What’s the preparation and what’s the action? On Sunday, September 4, we will welcome as Christ’s own three children who will be baptized (the great grandchildren and grandchild of Barbara and George Knoth). When we offer that welcome, as we will as a community and as God’s family, we will say: “We receive you into the household of God. Confess the faith of Christ crucified, proclaim his resurrection, and share with us in his eternal priesthood.” Share with us in his priesthood. That last phrase is crucial. Our baptisms are our ordinations, the moments in which we are set apart as God’s people to share n Christ’s ministry, whether or not we ever wear clerical collars around our necks.

For about twenty years we offered an annual parish retreat at my former parish heading off each fall for a long weekend in beautiful Lenox, Mass, in the heart of the Berkshires. One year, I used this theme of the priesthood of the baptized and had small “priestly” stoles in different colors cut from fabric. At the concluding Eucharist, each participant was given a stole—the variety of stoles representative of their diverse ministry in the world— and invited to surround the Altar with me. It was a profound statement about our shared priesthood and our ordination in Baptism.

In her book, The Preaching Life, Episcopal priest Barbara Brown Taylor writes, “Perhaps we should revive Luther’s vision of the priesthood of all believers, who are ordained by God in baptism to share ministry in the world--a body of people united by the one vocation, which they pursue across the gamut of their offices in the world. To believe in one’s own priesthood is to see the extraordinary dimensions of an ordinary life, to see the hand of God at work in the world and to see one’s own hands as necessary to that work.

“Pursuing that location, priests are likely to wear a hundred different hats—social worker, chauffeur, cook, teacher, financial adviser, nurse, babysitter, IT specialist, marriage counselor, homemaker, friend—and whatever hat they happen to be wearing at the time, priests remember that they wear it as God’s person, for God’s sake in God’s name.”

I wonder if we “gird our loins” by our baptism, by our sharing in the Eucharist, by our living in a faithful community like ours, by learning who and whose we are by our presence here in the household of God. That’s the way we “dress.” That’s the way we get ready for action.
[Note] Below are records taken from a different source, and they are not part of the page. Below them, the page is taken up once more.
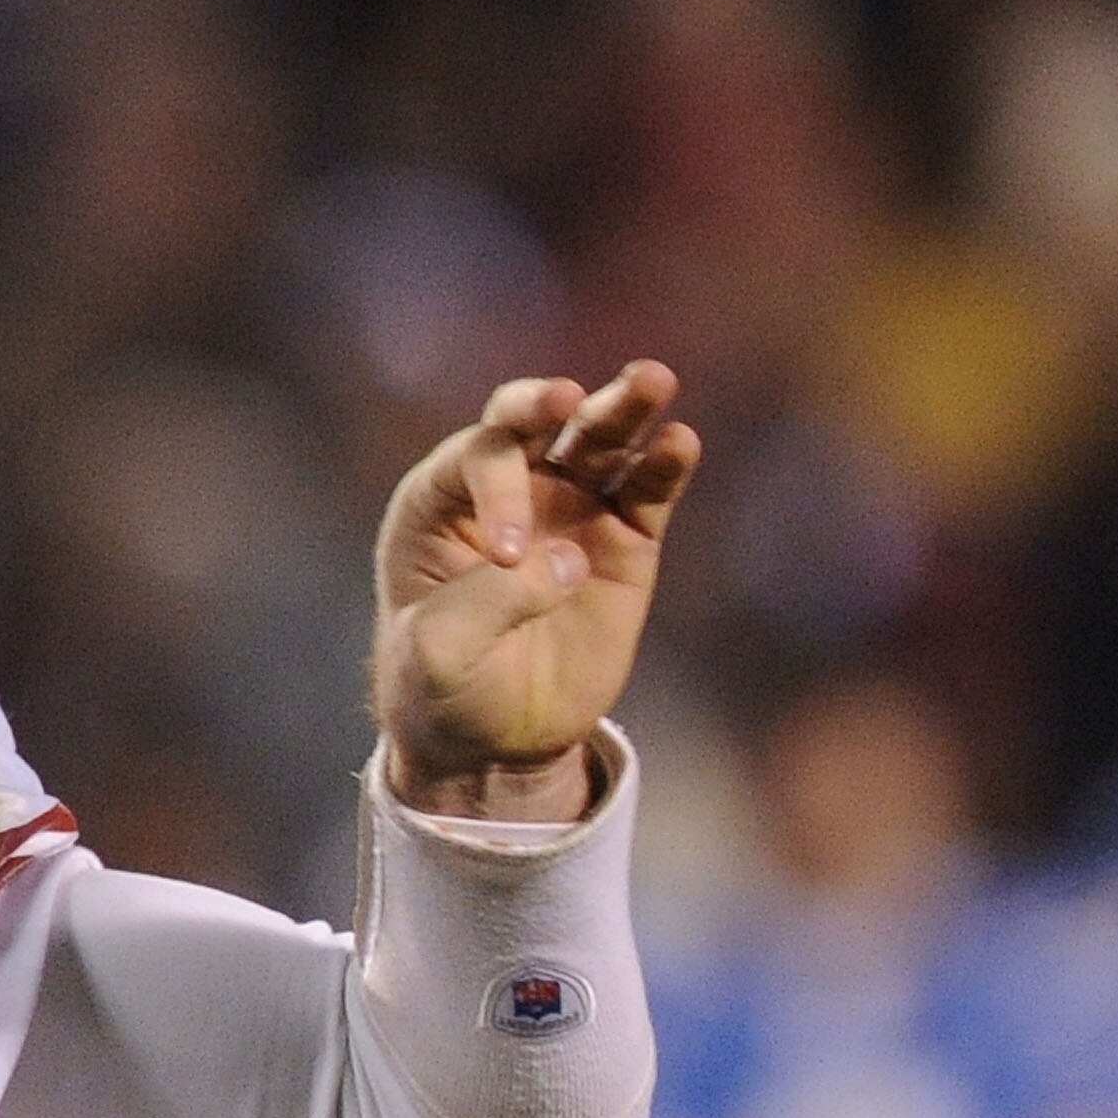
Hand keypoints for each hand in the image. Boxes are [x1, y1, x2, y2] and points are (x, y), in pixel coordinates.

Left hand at [372, 362, 699, 818]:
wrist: (491, 737)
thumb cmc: (441, 685)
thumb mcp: (441, 654)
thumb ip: (489, 601)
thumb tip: (570, 560)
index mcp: (437, 503)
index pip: (474, 459)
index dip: (498, 491)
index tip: (511, 556)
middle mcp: (505, 489)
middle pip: (528, 421)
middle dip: (544, 403)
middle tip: (565, 400)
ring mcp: (568, 506)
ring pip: (598, 439)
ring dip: (623, 407)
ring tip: (653, 379)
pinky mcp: (623, 538)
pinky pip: (647, 489)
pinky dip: (664, 464)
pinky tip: (679, 442)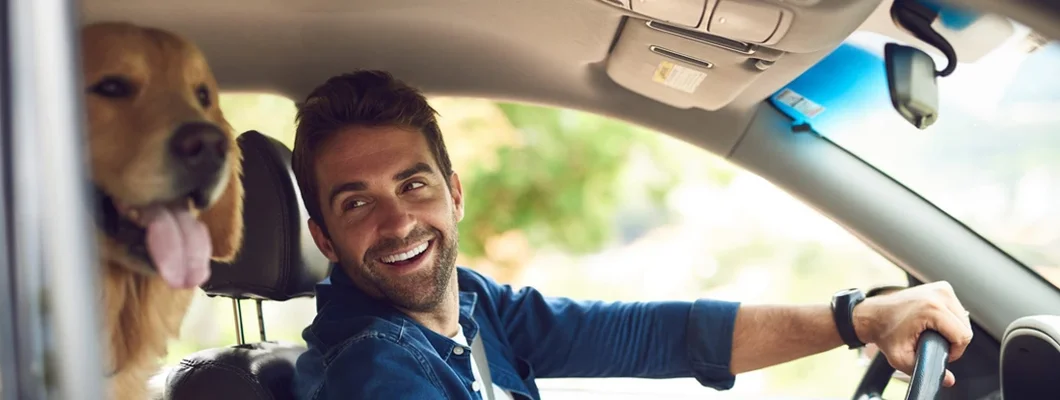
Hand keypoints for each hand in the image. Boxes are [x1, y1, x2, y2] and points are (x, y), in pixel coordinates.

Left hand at [852, 281, 972, 386]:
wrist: (872, 315)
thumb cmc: (884, 333)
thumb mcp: (901, 358)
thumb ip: (924, 370)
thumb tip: (949, 380)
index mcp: (932, 308)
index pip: (963, 336)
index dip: (954, 351)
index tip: (939, 353)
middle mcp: (939, 294)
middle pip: (965, 327)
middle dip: (952, 341)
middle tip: (932, 344)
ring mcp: (941, 288)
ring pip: (963, 319)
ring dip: (952, 330)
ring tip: (931, 334)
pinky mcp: (941, 287)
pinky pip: (956, 310)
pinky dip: (949, 320)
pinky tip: (933, 324)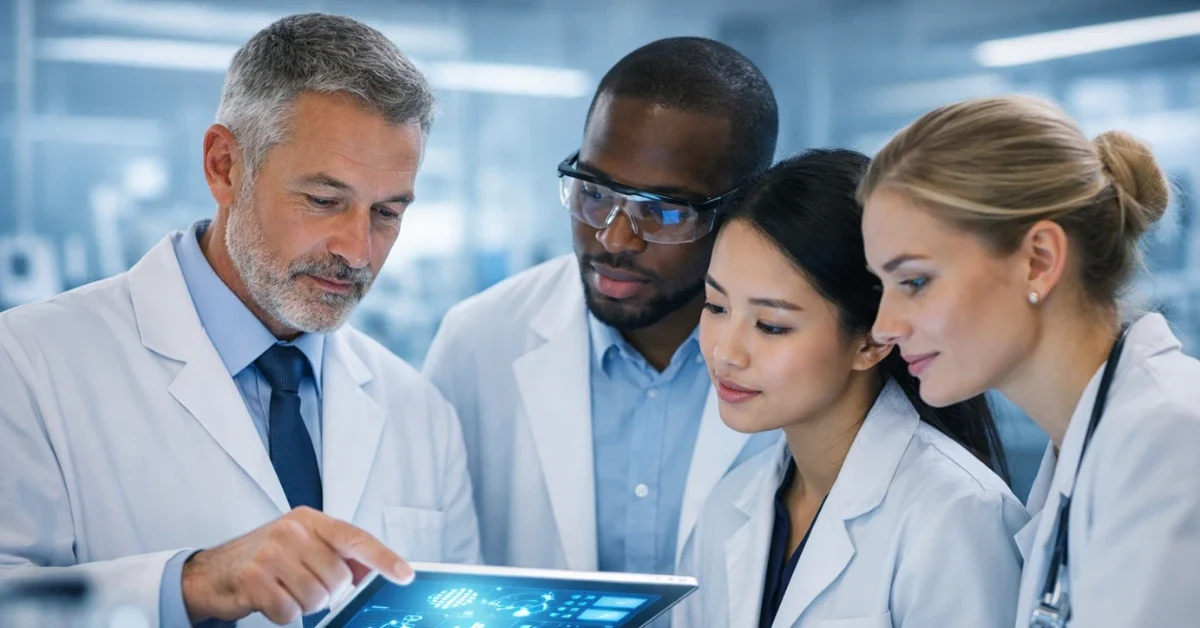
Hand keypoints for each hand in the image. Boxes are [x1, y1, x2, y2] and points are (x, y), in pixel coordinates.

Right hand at [181, 507, 412, 624]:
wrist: (211, 571)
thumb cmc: (264, 557)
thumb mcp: (301, 545)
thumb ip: (335, 554)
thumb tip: (370, 572)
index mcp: (310, 520)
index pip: (355, 538)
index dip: (383, 558)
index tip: (404, 575)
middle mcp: (292, 531)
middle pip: (338, 579)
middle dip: (329, 594)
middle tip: (307, 588)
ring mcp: (271, 553)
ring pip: (317, 598)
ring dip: (305, 605)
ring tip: (286, 591)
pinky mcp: (253, 579)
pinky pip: (290, 613)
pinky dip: (284, 614)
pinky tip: (270, 600)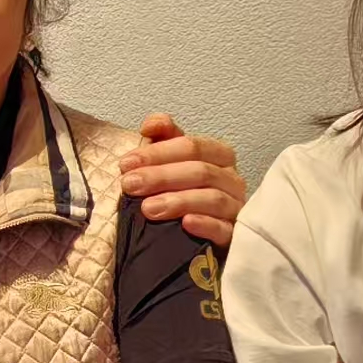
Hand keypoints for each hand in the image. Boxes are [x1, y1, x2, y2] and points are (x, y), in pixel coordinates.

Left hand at [122, 114, 246, 245]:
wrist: (197, 237)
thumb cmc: (183, 192)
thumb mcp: (171, 162)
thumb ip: (163, 139)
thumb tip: (150, 125)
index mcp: (218, 155)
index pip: (192, 146)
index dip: (158, 152)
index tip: (126, 163)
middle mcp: (231, 179)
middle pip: (201, 171)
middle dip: (161, 176)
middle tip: (130, 184)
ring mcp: (235, 207)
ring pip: (212, 198)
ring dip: (178, 201)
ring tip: (148, 208)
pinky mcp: (234, 234)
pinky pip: (224, 228)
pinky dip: (205, 224)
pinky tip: (185, 224)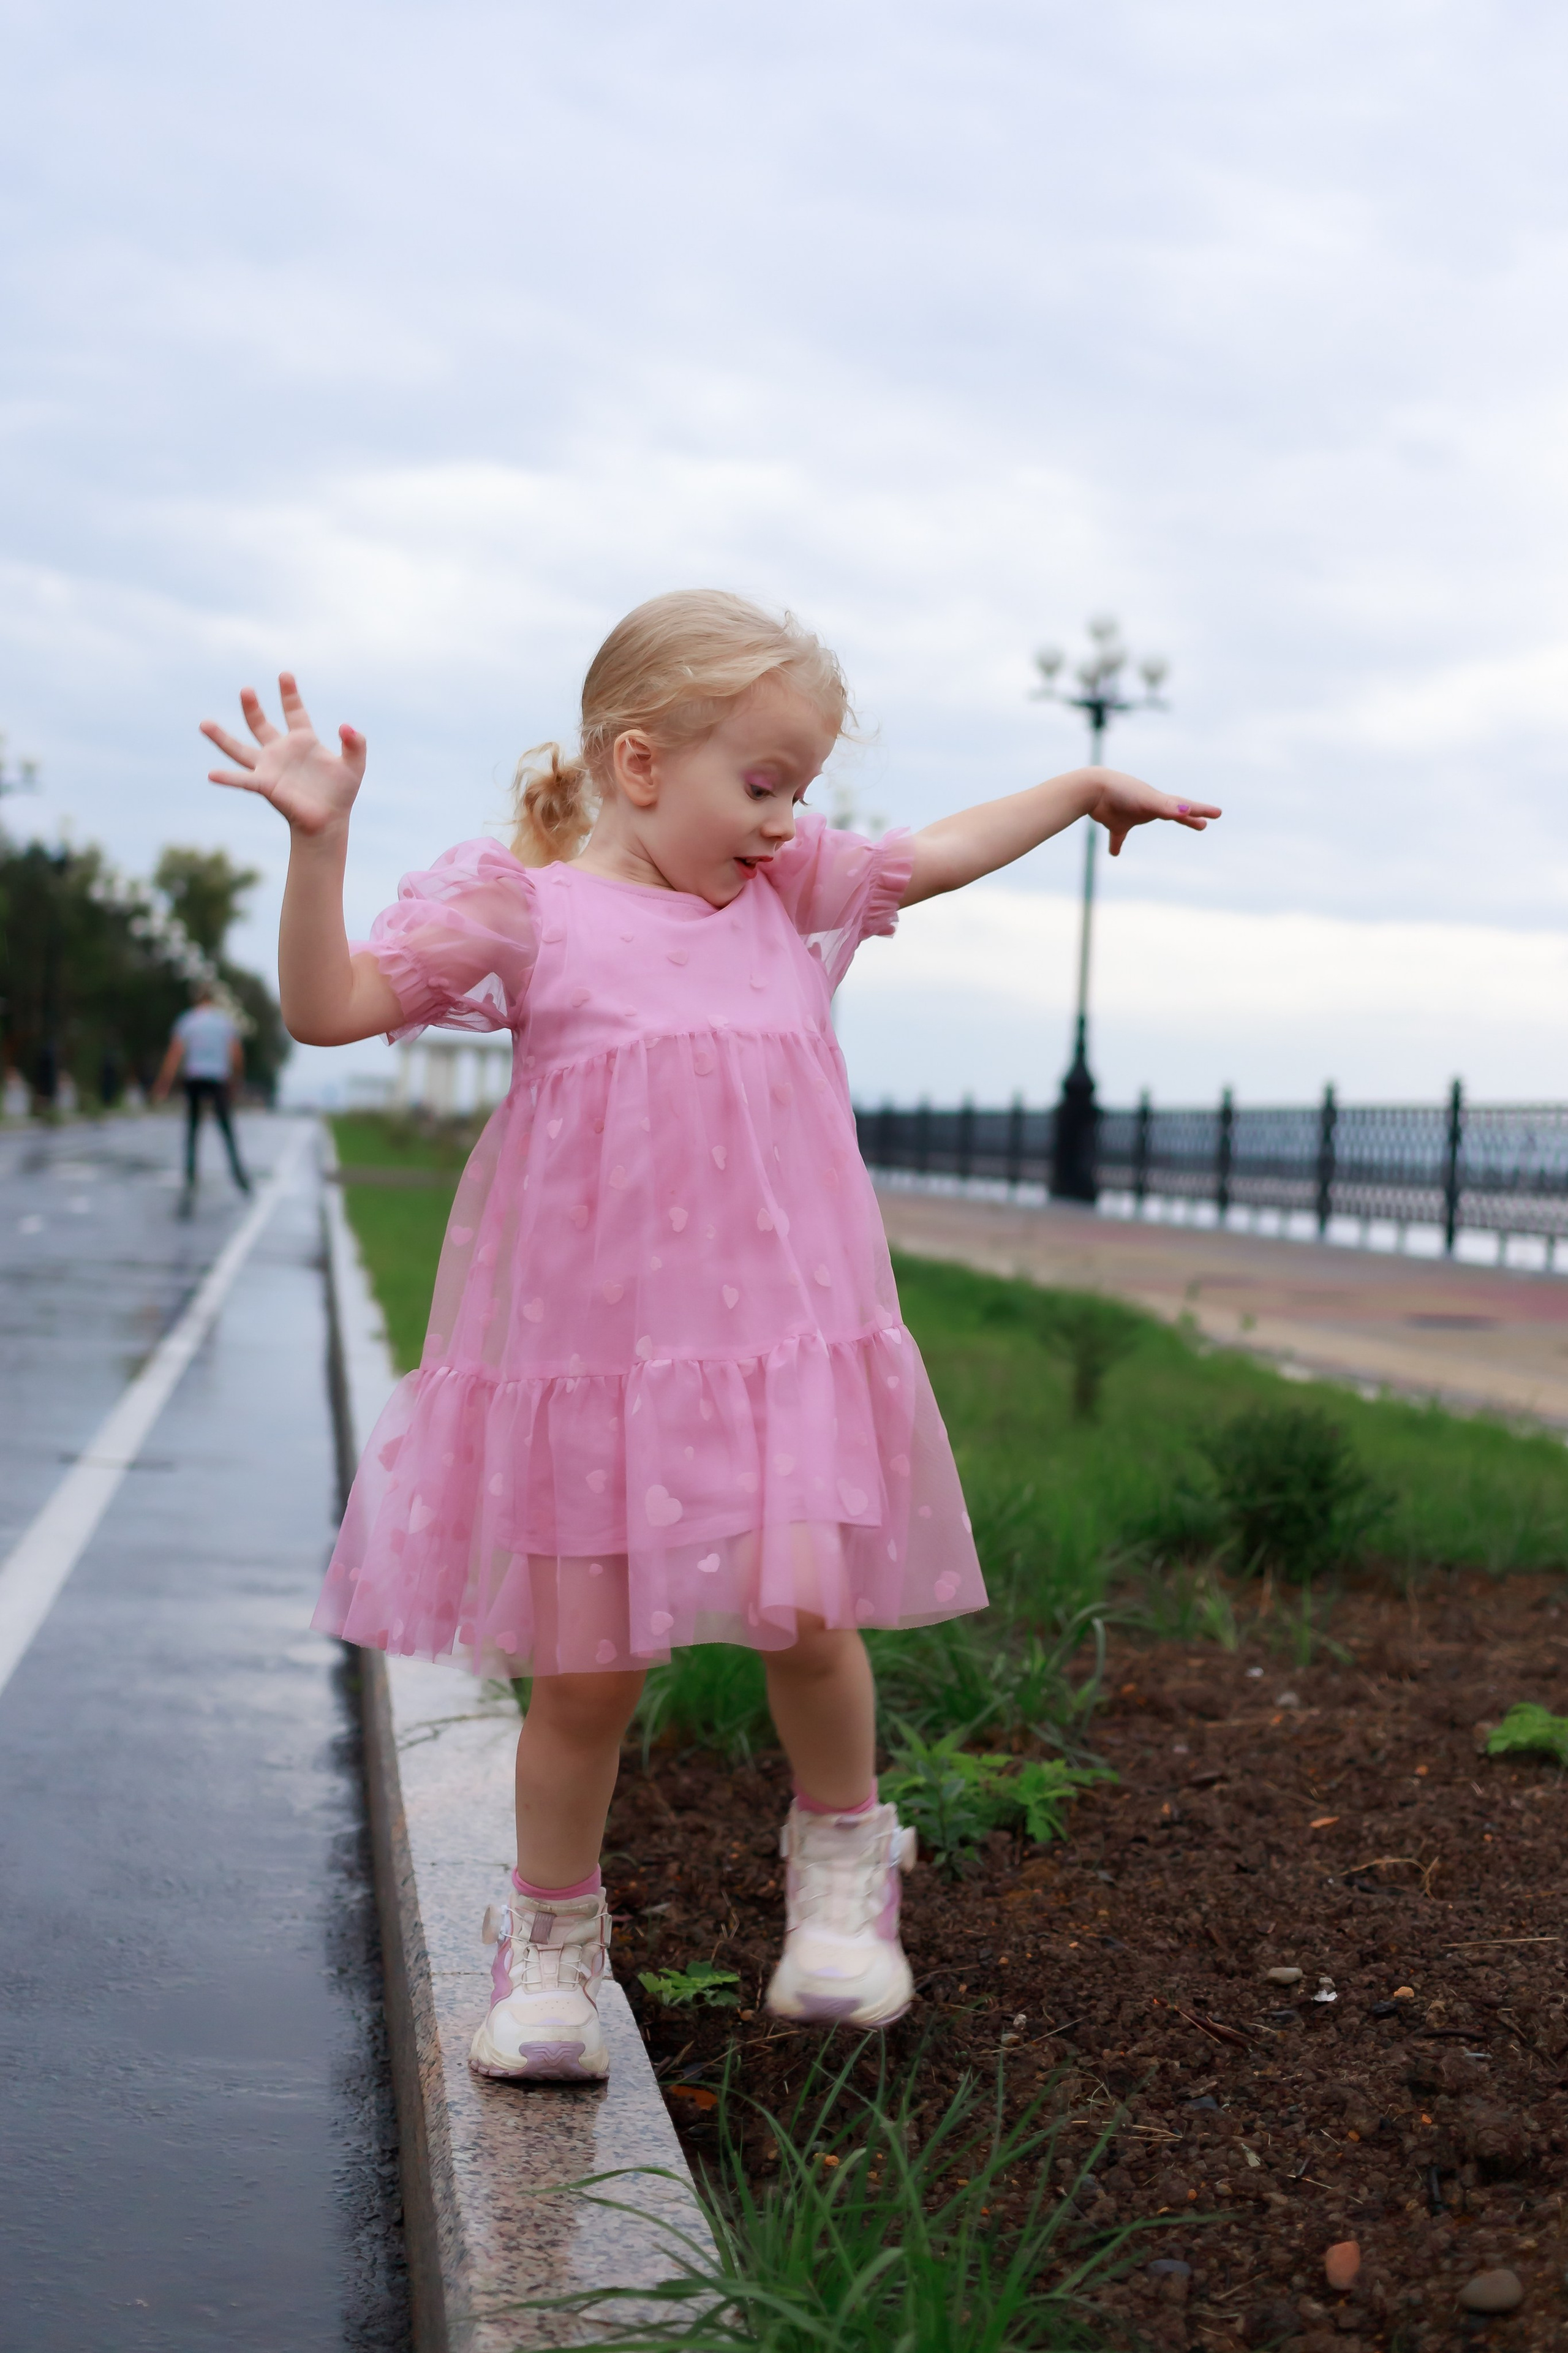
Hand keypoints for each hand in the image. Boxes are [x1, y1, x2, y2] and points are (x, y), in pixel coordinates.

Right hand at [200, 673, 365, 836]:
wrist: (329, 821)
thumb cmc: (341, 793)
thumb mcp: (354, 765)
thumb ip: (356, 744)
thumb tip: (346, 726)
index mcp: (303, 740)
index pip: (294, 711)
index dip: (289, 694)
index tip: (285, 675)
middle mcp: (281, 750)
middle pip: (260, 724)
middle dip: (252, 708)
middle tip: (246, 690)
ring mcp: (269, 767)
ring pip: (239, 749)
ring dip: (222, 737)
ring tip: (204, 723)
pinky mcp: (265, 785)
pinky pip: (242, 780)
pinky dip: (227, 778)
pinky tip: (212, 775)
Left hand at [1085, 766, 1221, 856]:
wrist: (1093, 789)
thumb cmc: (1122, 792)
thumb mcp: (1148, 800)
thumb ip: (1167, 807)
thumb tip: (1187, 812)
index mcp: (1158, 802)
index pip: (1184, 807)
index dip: (1201, 811)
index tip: (1217, 813)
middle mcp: (1147, 806)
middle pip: (1172, 813)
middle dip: (1189, 818)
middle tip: (1203, 825)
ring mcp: (1131, 814)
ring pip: (1149, 820)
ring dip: (1164, 821)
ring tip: (1175, 822)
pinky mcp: (1114, 823)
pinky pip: (1117, 837)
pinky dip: (1116, 845)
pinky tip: (1114, 854)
But we who are the household of God were not meant to stay in the house. The gospel we hear proclaimed week after week is God’s good news about the redemption of the world in which you are invited to take part. Our prayers are for the church and for the world. We confess our sins against our neighbors, and we do not mean just those sitting beside us in the pews.

The two great sacraments of the church remind us that we are sent: “Send them into the world in witness to your love,” we pray for those about to be baptized.” “Send us now into the world in peace,” we pray for ourselves in one of the prayers after Communion. If the church is where we learn who and whose we are, the world is where we are called to put that knowledge to use. Answering that call requires no particular virtues. Those marked as Christ’s own forever have everything they need.

Perhaps the action Jesus asks us to be dressed for is to see what God sees when God looks at the world, and to believe that God’s dreams can come true. Even to believe Jesus when he tells us, “Do not be afraid, little flock.”